Le revers de l’adaptation climatique et de la politique de l’eau
La crise climatique n’attend pas la bureaucratie, mais les fonds destinés à la combattre semblent y être piégés. Les plaintes présentées par le PP se concentrent sur Réduction de 28 % des étapes clés de la politique de l’eauune ressource essentielle pour l’agriculture et la consommation humaine dans un pays menacé par la désertification.
Le retard dans les infrastructures d’approvisionnement essentielles n’est pas seulement un problème d’investissement, mais aussi un problème de sécurité nationale à moyen terme. En abandonnant 3,5 milliards d’euros spécifiquement destinée à l’adaptation au changement climatique, l’Espagne perd un temps précieux à préparer ses côtes, ses campagnes et ses villes aux événements météorologiques extrêmes.
Par ailleurs, dans le domaine de l’énergie, des retards pouvant aller jusqu’à 24 mois sur des projets clés Ils compromettent sérieusement l’intégration des énergies renouvelables dans le réseau électrique. Sans ces investissements, la capacité de l’Espagne à diriger la transition verte en Europe est diminuée.
L’élimination des critères d’innovation dans ces projets, également dénoncée par les populaires, vide de son contenu le caractère transformateur que l’Union européenne exigeait.

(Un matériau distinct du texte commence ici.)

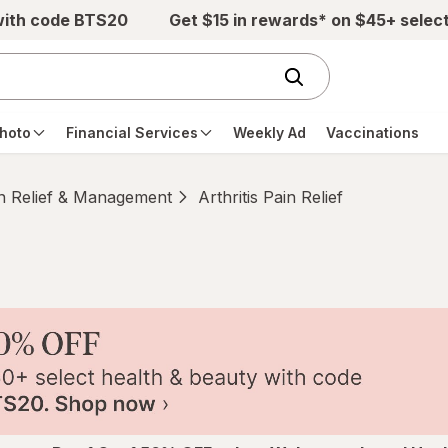
with code BTS20
Get $15 in rewards* on $45+ selec
hoto
Financial Services
Weekly Ad
Vaccinations
n Relief & Management
Arthritis Pain Relief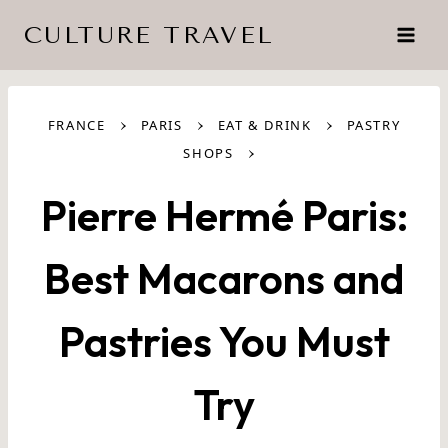
Skip
CULTURE TRAVEL
to
content
›
›
›
FRANCE
PARIS
EAT & DRINK
PASTRY
›
SHOPS
Pierre Hermé Paris:
Best Macarons and
Pastries You Must
Try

Le risque est que les fonds soient utilisés pour remédier à des situations temporaires au lieu de construire une infrastructure énergétique solide et résiliente qui réduise les coûts de production pour l’industrie nationale.
Le PERTE et la paralysie du secteur industriel stratégique
Le joyau du Plan de relance, les Projets stratégiques de relance et de transformation économique (PERTE), traversent également une période creuse. La réduction de ces projets a été drastique, passant d’une prévision de 42,480 millions d’euros à seulement 25,314 millionsce qui représente une réduction de 40,4 %.

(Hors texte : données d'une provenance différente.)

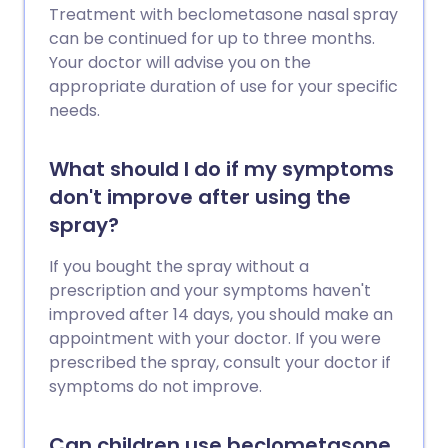
Treatment with beclometasone nasal spray
can be continued for up to three months.
Your doctor will advise you on the
appropriate duration of use for your specific
needs.
What should I do if my symptoms
don't improve after using the
spray?
If you bought the spray without a
prescription and your symptoms haven't
improved after 14 days, you should make an
appointment with your doctor. If you were
prescribed the spray, consult your doctor if
symptoms do not improve.
Can children use beclometasone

Cette baisse touche des secteurs critiques comme l’automobile électrique, la microélectronique ou la santé de pointe. Le PP exige de savoir quels montants ont été effectivement versés aux entités bénéficiaires, car on craint qu’une grande partie des fonds ne soient « engagés » mais non transférés, ce qui signifie en pratique que l’argent ne circule pas dans l’économie réelle.

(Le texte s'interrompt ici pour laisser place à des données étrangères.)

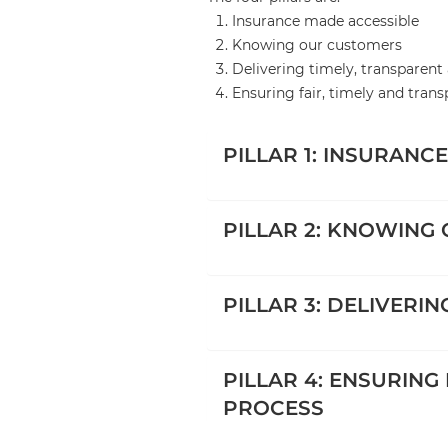
Insurance made accessible
Knowing our customers
Delivering timely, transparent 
Ensuring fair, timely and tran
PILLAR 1: INSURANC
PILLAR 2: KNOWING
PILLAR 3: DELIVERI
PILLAR 4: ENSURING
PROCESS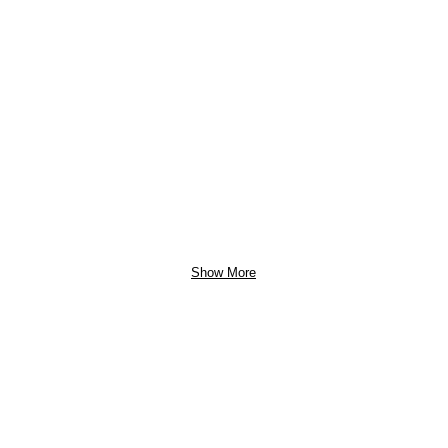
Show More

Pour le principal parti d’opposition, l’origine de cet échec n’est pas une question de manque de moyens, mais d’un conception défaillante et gestion inefficace. Ils soulignent l’arrogance de l’Exécutif lors des négociations et l’absence d’une authentique co-gouvernance avec les communautés autonomes et les conseils municipaux, qui sont ceux qui connaissent le mieux les besoins du territoire.
Le manque de volonté politique de simplifier les procédures a transformé ce qui devrait être un moteur de croissance en un labyrinthe de fenêtres fermées. Si un miracle administratif ne se produit pas dans les quatre prochains mois, l’Espagne pourrait entrer dans l’histoire comme le pays qui a eu la plus grande opportunité financière du siècle et la laisser filer pour rien. effondrement bureaucratique.